● **What to work on**:
[1] Please extract everything in the text on Swiss road passes from "This is a list" down to "mountain passes in Switzerland.".
[2] Name every group of road users that the text on Swiss road passes says the passes are popular with.

● **Page extract**:
This is a list of the highest road passes in Switzerland. It includes passes in the Alps and the Jura Mountains that are over 1000 m above sea level. All the listed passes are crossed by paved roads. These are popular with drivers, bikers and cyclists for their spectacular scenery and are often the highlights of bicycle races such as Tour de Suisse and Tour de Romandie. Many of them are also served by public transport, the main transport company being PostBus Switzerland.

Only fully paved roads of which both ends are connected to the main Swiss or European road network are included. Dead-end roads such as the Sanetsch and Glas Pass are not listed. For a list including dead-end roads as well, see list of highest paved roads in Switzerland. For a list of all passes, whether crossed by a paved road or not, see List of mountain passes in Switzerland.

● **Stored rows**:
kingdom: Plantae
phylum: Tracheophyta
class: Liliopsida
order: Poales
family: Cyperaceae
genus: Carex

==

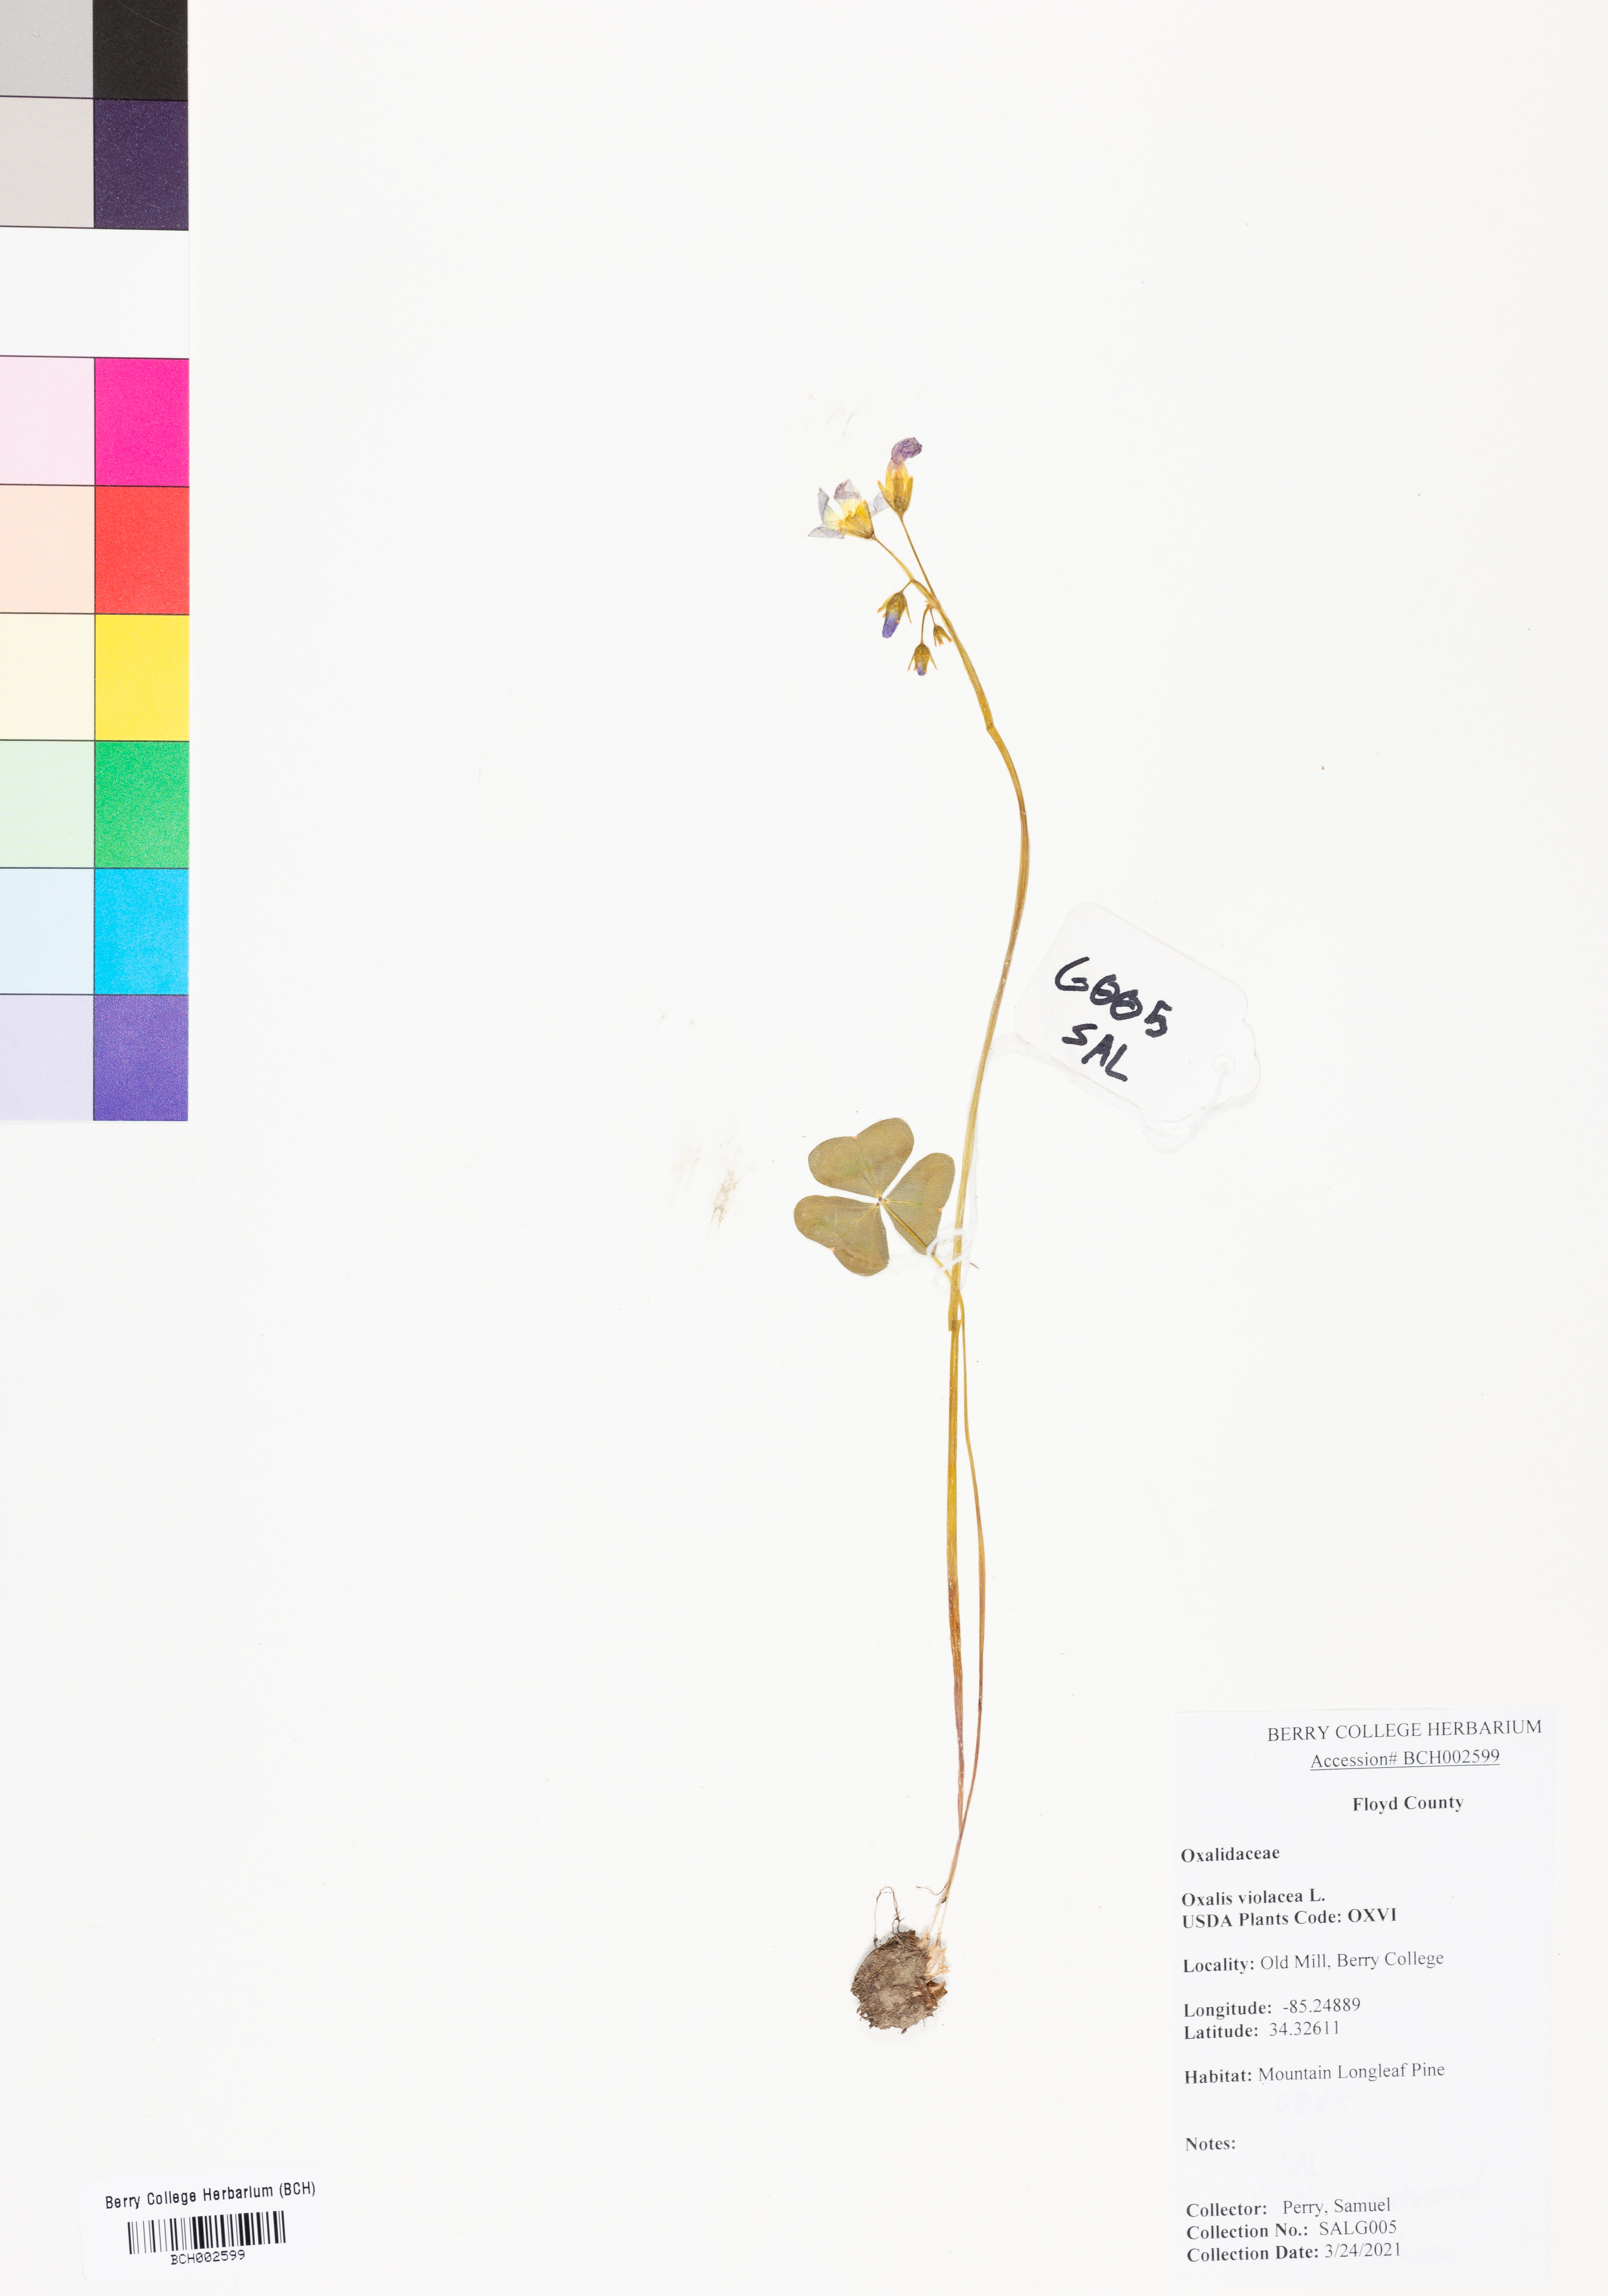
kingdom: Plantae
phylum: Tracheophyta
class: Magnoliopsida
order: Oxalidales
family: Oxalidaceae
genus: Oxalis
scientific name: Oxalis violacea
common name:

==

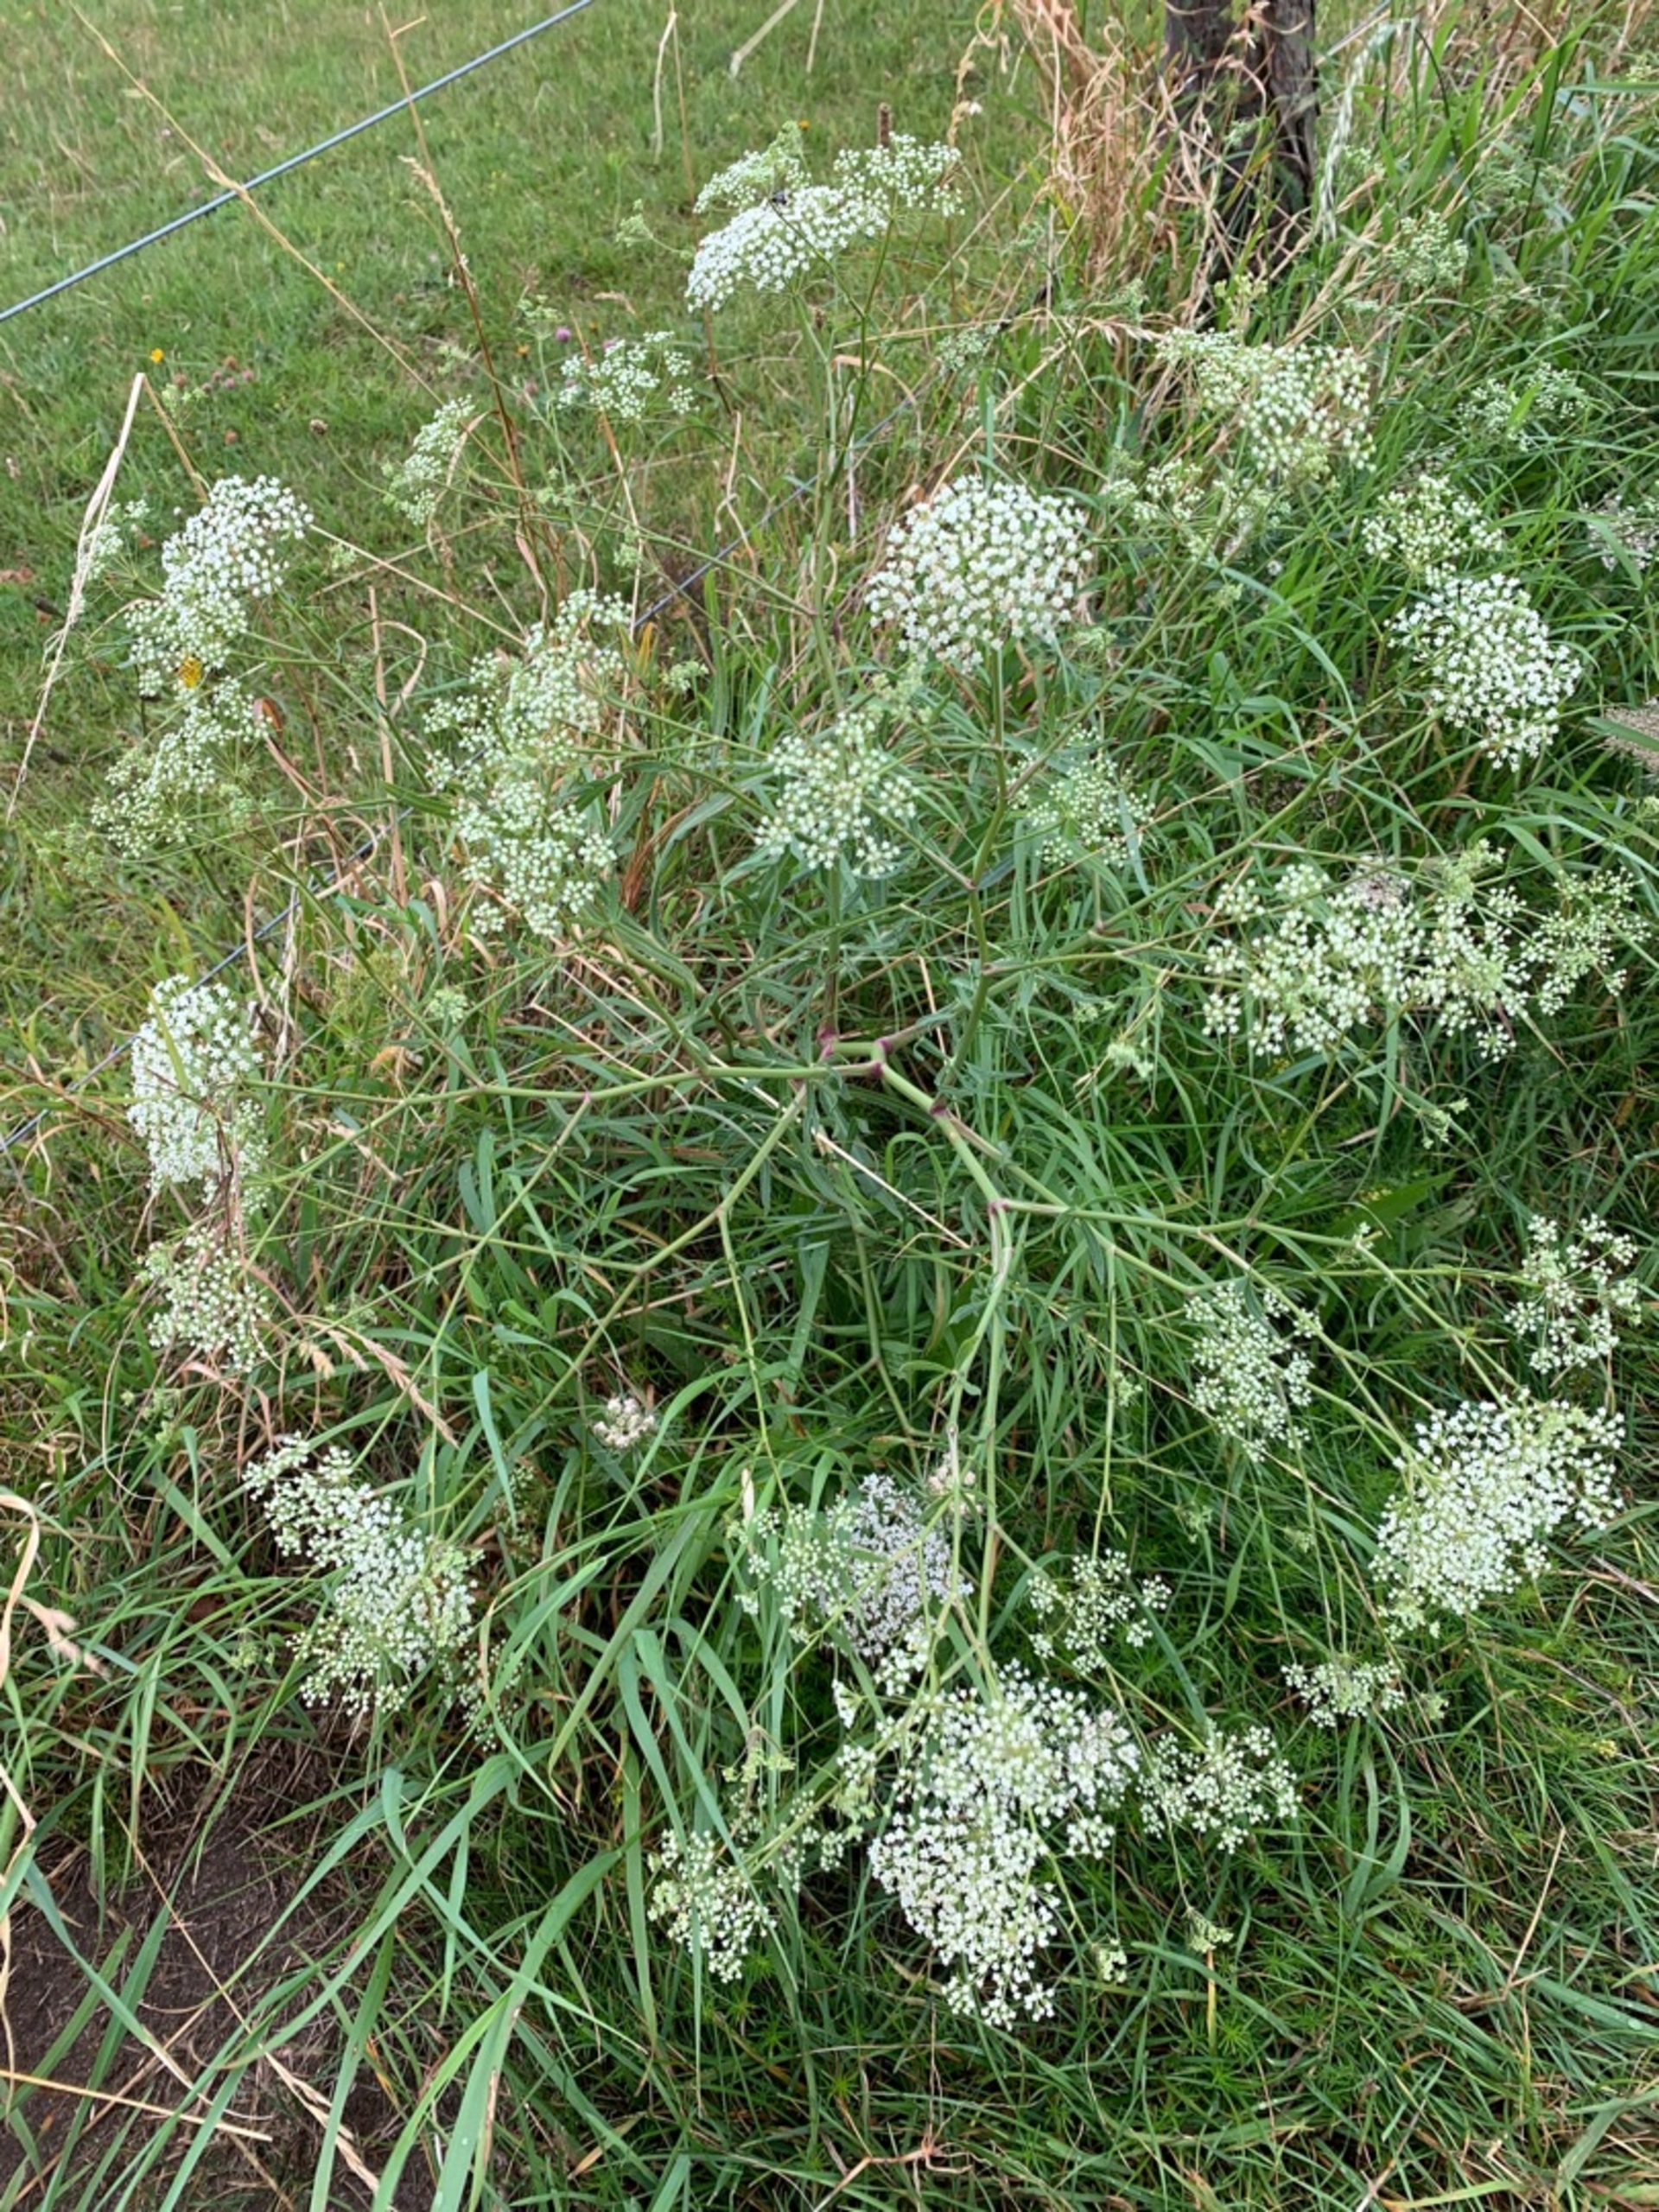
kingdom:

● **Answers to each task**:
[1]
This is a list of the highest road passes in Switzerland. It includes passes in the Alps and the Jura Mountains that are over 1000 m above sea level. All the listed passes are crossed by paved roads. These are popular with drivers, bikers and cyclists for their spectacular scenery and are often the highlights of bicycle races such as Tour de Suisse and Tour de Romandie. Many of them are also served by public transport, the main transport company being PostBus Switzerland.

Only fully paved roads of which both ends are connected to the main Swiss or European road network are included. Dead-end roads such as the Sanetsch and Glas Pass are not listed. For a list including dead-end roads as well, see list of highest paved roads in Switzerland. For a list of all passes, whether crossed by a paved road or not, see List of mountain passes in Switzerland.

[2] Drivers, bikers, cyclists